_Document section_
((

With all of the curved beams built and cleaned up, I cut everything to size to fit the panels. There were grommet holes in the panels that are meant as hold-down points. In some instances I needed to add corner gussets or additional pieces of wood strips to allow for fasteners at the grommets. All of the panel edges are supported with the full 3/4″ wide beams, but the center rafter for each panel is one of the 3/4″ beams cut down the middle. I provided 1/8″ dadoes in the end headers to locate the rafters and strengthen the glue joint.
Applying the Solar Panels
I fastened the panels to the frame using flat head wood screws through the six grommet holes on each panel that are provided. This held everything in place and allowed for some height position tests and a couple of road tests. The road tests revealed that the panels liked to slap against the frame on bumps, so it was clear that then needed to be glued down as well. After giving the frame a couple of coats of spar varnish, I put everything back together and used silicon caulking adhesive along all of the rafters.
When it was time to hook everything up, I needed a charge controller that would get me the most power from the panels and step up the output to the battery voltage. There were a couple of small inexpensive Chinese controllers on e-bay that had promise. I ended up using the one recommended by the Grin folks, the Eljoy step-up MPPT controller. This controller allows you to set the maximum output voltage to whatever you would like. Once the battery reaches that charge state, the controller will no longer give it any more current.

))

_Problems to solve_
[1] Summarize the solar panel frame text in two sentences.
[2] Write the next part of the solar panel frame text, picking up after its last sentence.
The material that follows comes from a separate source.

_Information shown_

((

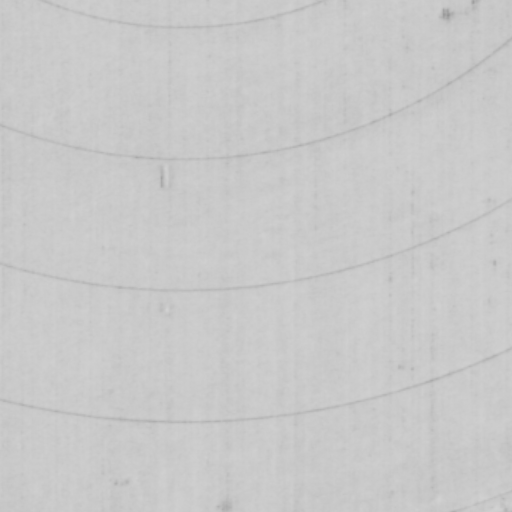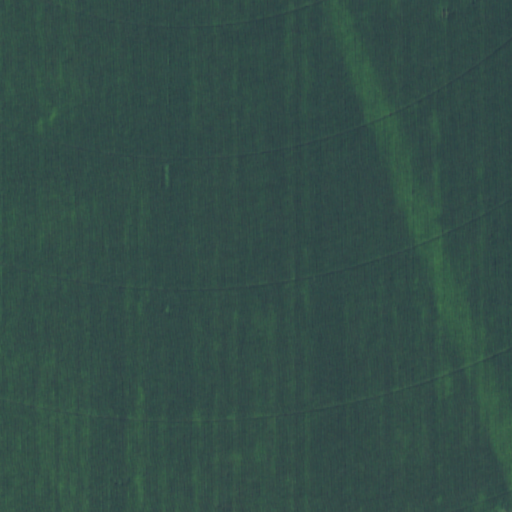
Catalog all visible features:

))

_Expected outputs_
[1] After cutting the curved beams to fit the panels, the builder screwed the panels to the frame through their six grommet holes, then added silicone caulking adhesive along the rafters when road tests showed the panels slapping against the frame on bumps. To hook everything up, the builder chose the Eljoy step-up MPPT controller recommended by the Grin folks, which lets the user set a maximum output voltage beyond which it stops sending current to the battery.

[2]
When I ordered the charge controller, I made a mistake and first placed an order for the Eljoy step-down version. That wasn’t going to work for the trike, but has proven to be very handy to charge the RV house battery using the same panel.
The panels are set up to produce about 20V on each one. I had the choice to either connect them in series or parallel. The main advantages of the series connection is simplicity, lower total current on the output wires, and a closer match of my 48V battery so the charge controller doesn’t have to do much work on the step-up. The main advantage of the parallel connection is that a partially shaded panel will not restrict the output of the other panel if it is in full sun. A rather small amount of partial shading can degrade the output substantially. Nevertheless, I went with the series connection.
A Fringe on Top
The last item to complete our trike to be ready for playa sun was to come up with some kind of curtains to help block out a little more of the bright desert sun. This is another one of those details where there is no clear simple ready-made solution where you think maybe there should be. Eventually I decided on a length of 1/2″ polyethylene tubing for the curtain track. I slit the wall of the tubing the entire length and nailed it every few inches through the slit to the underside of the solar panel frame. A trip to the animal-charity-thrift-store at the end of our street provided us with a fringed “beach blanket” that had just the right look for our surrey with a fringe on top. Not my usual tools, but an ironing board, fabric scissors, needle and thread, and some careful handwork allowed the curtains to emerge. Ellen had some ugly old beads that could slide down the tube. I used some 80 lb testTeflon impregnated braided fishing line to sew the beads to the fabric every couple of inches. The beach blanket came with a couple of Velcro straps that I repurposed to be able to tie the side curtains back.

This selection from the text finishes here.